But what if whaling could be carried out in a completely painless way? Would that make it ethically acceptable? Hardly. Wild rabbits are common, and shooting one and killing it almost instantly causes it minimal suffering and for a very short time. Some animal activists will argue that this is still wrong, that the rabbit has an interest in continuing to exist that you should respect. Gary Francione takes this line in his recent book, Why Veganism Matters. He argues that any use of animals is wrong, and in particular that we should stop eating meat whether or not animals suffer in its production. But those who, like Peter Singer, base their veganism or vegetarianism on minimising suffering will have a much stronger case against eating a pig that has been reared intensively in cramped and crowded conditions than eating a hunted rabbit that has been shot dead in the wild. Isn’t a humanely killed whale somewhat in the position of a quickly killed wild rabbit?
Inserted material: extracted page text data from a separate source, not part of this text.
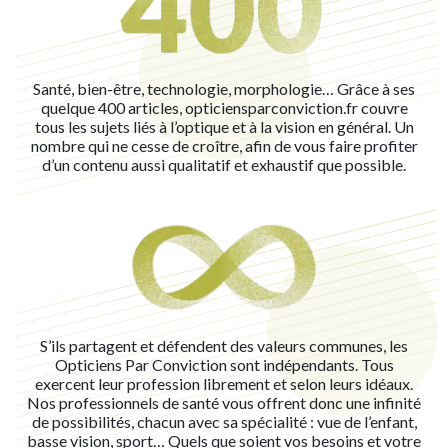
Santé, bien-être, technologie, morphologie… Grâce à ses
quelque 400 articles, opticiensparconviction.fr couvre
tous les sujets liés à l’optique et à la vision en général. Un
nombre qui ne cesse de croître, afin de vous faire profiter
d’un contenu aussi qualitatif et exhaustif que possible.
S’ils partagent et défendent des valeurs communes, les
Opticiens Par Conviction sont indépendants. Tous
exercent leur profession librement et selon leurs idéaux.
Nos professionnels de santé vous offrent donc une infinité
de possibilités, chacun avec sa spécialité : vue de l’enfant,
basse vision, sport… Quels que soient vos besoins et votre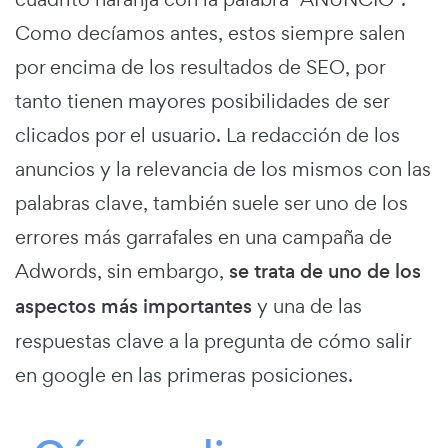
Como decíamos antes, estos siempre salen
por encima de los resultados de SEO, por
tanto tienen mayores posibilidades de ser
clicados por el usuario. La redacción de los
anuncios y la relevancia de los mismos con las
palabras clave, también suele ser uno de los
errores más garrafales en una campaña de
Adwords, sin embargo,
se trata de uno de los
aspectos más importantes
y una de las
respuestas clave a la pregunta de cómo salir
en google en las primeras posiciones.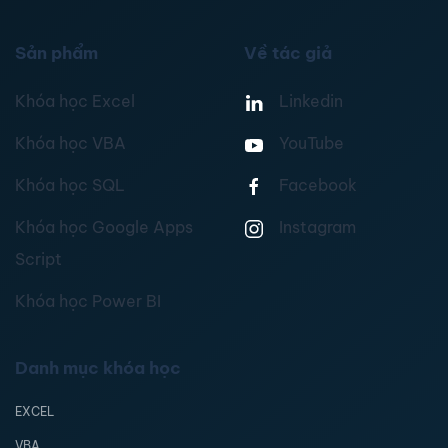
Sản phẩm
Về tác giả
Khóa học Excel
Linkedin
Khóa học VBA
YouTube
Khóa học SQL
Facebook
Khóa học Google Apps
Instagram
Script
Khóa học Power BI
Danh mục khóa học
EXCEL
VBA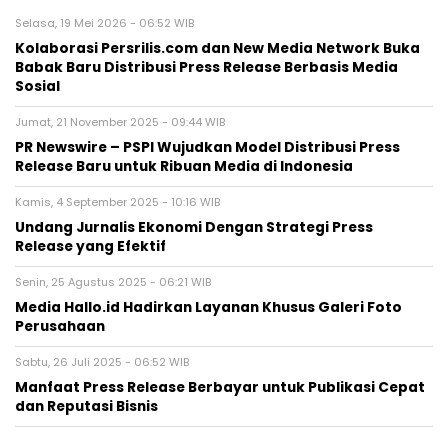
Selasa, 19 Mei 2026 - 06:52 WIB
Kolaborasi Persrilis.com dan New Media Network Buka
Babak Baru Distribusi Press Release Berbasis Media
Sosial
Jumat, 21 November 2025 - 09:44 WIB
PR Newswire – PSPI Wujudkan Model Distribusi Press
Release Baru untuk Ribuan Media di Indonesia
Kamis, 4 September 2025 - 10:16 WIB
Undang Jurnalis Ekonomi Dengan Strategi Press
Release yang Efektif
Senin, 25 Agustus 2025 - 06:21 WIB
Media Hallo.id Hadirkan Layanan Khusus Galeri Foto
Perusahaan
Sabtu, 26 Juli 2025 - 06:52 WIB
Manfaat Press Release Berbayar untuk Publikasi Cepat
dan Reputasi Bisnis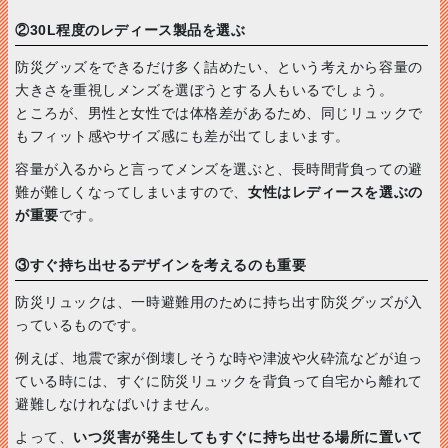
②30L程度のレディース製品を選ぶ
防災グッズをできるだけ多く詰めたい、という考えから容量の
大きさを重視しメンズを選ぼうとする人もいるでしょう。
ところが、男性と女性では体格差があるため、同じリュックで
もフィット感やサイズ感にも差が出てしまいます。
容量が入るからと言ってメンズを選ぶと、長時間背負っての避
難が難しくなってしまいますので、
女性はレディースを選ぶの
が重要
です。
③すぐ持ち出せるデザインを考えるのも重要
防災リュックは、一時避難用のために持ち出す防災グッズが入
っているものです。
例えば、地震で家が倒壊しそうな時や津波や火砕流などが迫っ
ている時には、すぐに防災リュックを背負って自宅から離れて
避難しなけれなばいけません。
よって、
いつ災害が発生してもすぐに持ち出せる場所に置いて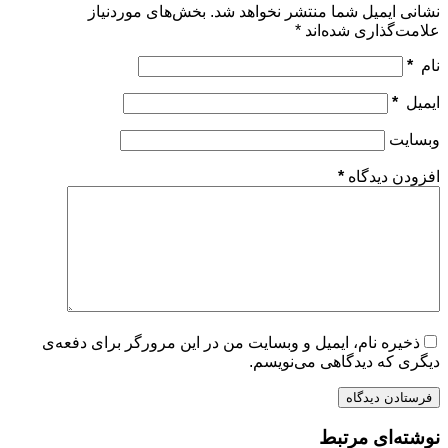
نشانی ایمیل شما منتشر نخواهد شد.
بخش‌های موردنیاز
علامت‌گذاری شده‌اند
*
نام
*
ایمیل
*
وبسایت
افزودن دیدگاه
*
ذخیره نام، ایمیل و وبسایت من در این مرورگر برای دفعه‌ی
دیگری که دیدگاهی می‌نویسم.
فرستادن دیدگاه
نوشته‌ای مرتبط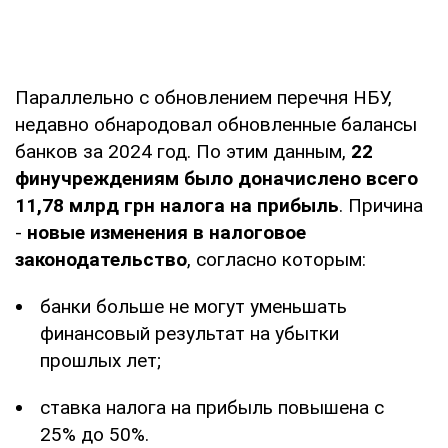
Параллельно с обновлением перечня НБУ,
недавно обнародовал обновленные балансы
банков за 2024 год. По этим данным,
22
финучреждениям было доначислено всего
11,78 млрд грн налога на прибыль
. Причина
-
новые изменения в налоговое
законодательство
, согласно которым:
банки больше не могут уменьшать
финансовый результат на убытки
прошлых лет;
ставка налога на прибыль повышена с
25% до 50%.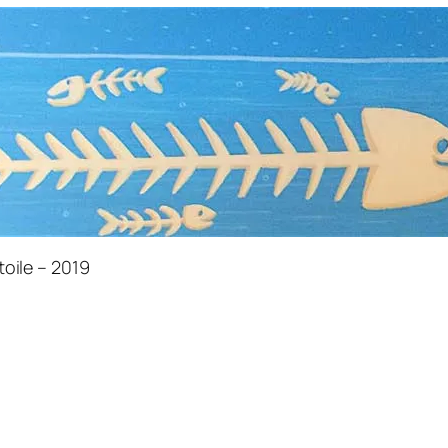
toile – 2019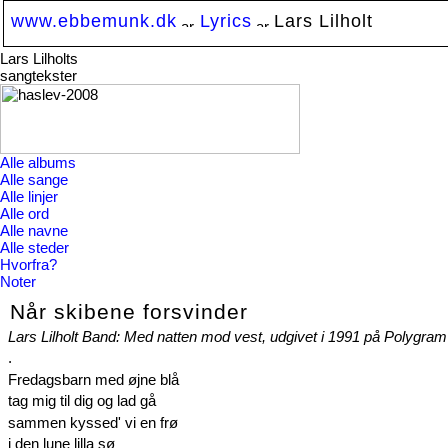
www.ebbemunk.dk
Lyrics
Lars Lilholt
Lars Lilholts
sangtekster
Alle albums
Alle sange
Alle linjer
Alle ord
Alle navne
Alle steder
Hvorfra?
Noter
Når skibene forsvinder
Lars Lilholt Band: Med natten mod vest, udgivet i 1991 på Polygram
.
Fredagsbarn med øjne blå
tag mig til dig og lad gå
sammen kyssed' vi en frø
i den lune lilla sø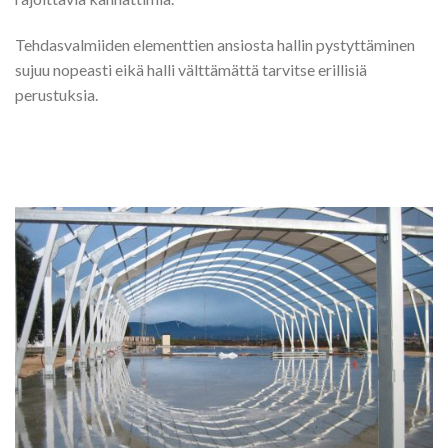
Tehdasvalmiiden elementtien ansiosta hallin pystyttäminen
sujuu nopeasti eikä halli välttämättä tarvitse erillisiä
perustuksia.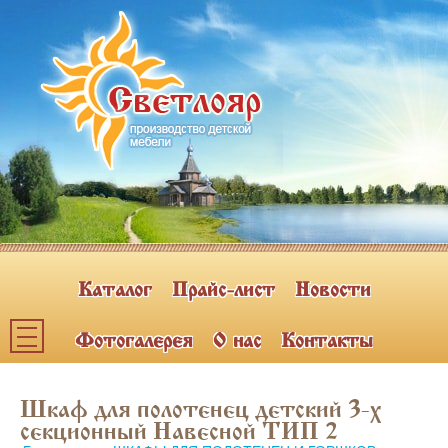
Каталог
Прайс-лист
Новости
Фотогалерея
О нас
Контакты
Каталог мебели
Шкаф для полотенец детский 3-х
ПОЛКИ НАВЕСНЫЕ (2)
секционный Навесной ТИП 2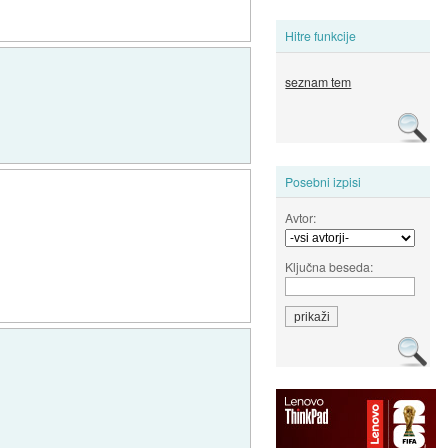
Hitre funkcije
seznam tem
Posebni izpisi
Avtor:
Ključna beseda: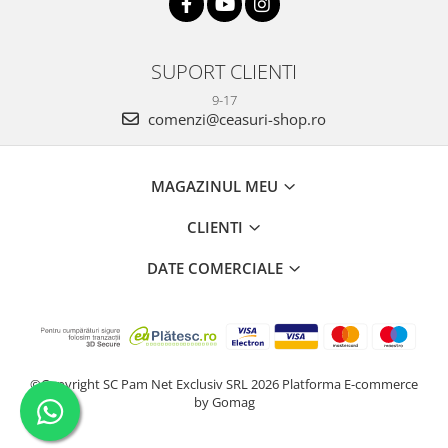
SUPORT CLIENTI
9-17
comenzi@ceasuri-shop.ro
MAGAZINUL MEU
CLIENTI
DATE COMERCIALE
©Copyright SC Pam Net Exclusiv SRL 2026
Platforma E-commerce
by Gomag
No. Fin whales are an endangered species and this makes killing them, even killing them humanely, much more of an issue. Their stock is not replaceable, they take many years to reach maturity, and there will be significant environmental consequences of further reducing whale numbers. There would be outrage if people started eating great crested newts or orangutans or other rare animals, even from those who regularly eat hunted rabbit or pork sausages. Likewise, there should be outrage that Iceland is licensing whale hunters. Whales have a particularly significant role in the marine ecosystem. Their fecal plumes (and they produce a lot of excrement) feed the surface phytoplankton, which are an important part of other animals’ food chains and a source of atmospheric oxygen. Whales’ bodies also capture large amounts of carbon.
Yes, Icelandic regulations are designed to minimise whale suffering, yes, whale hunting in Icelandic waters is on the way out. But there’s more at stake. Banning all whale hunting now is the best chance of fin whales’ survival as a species, and is good for the planet. Anything short of a complete ban is immoral.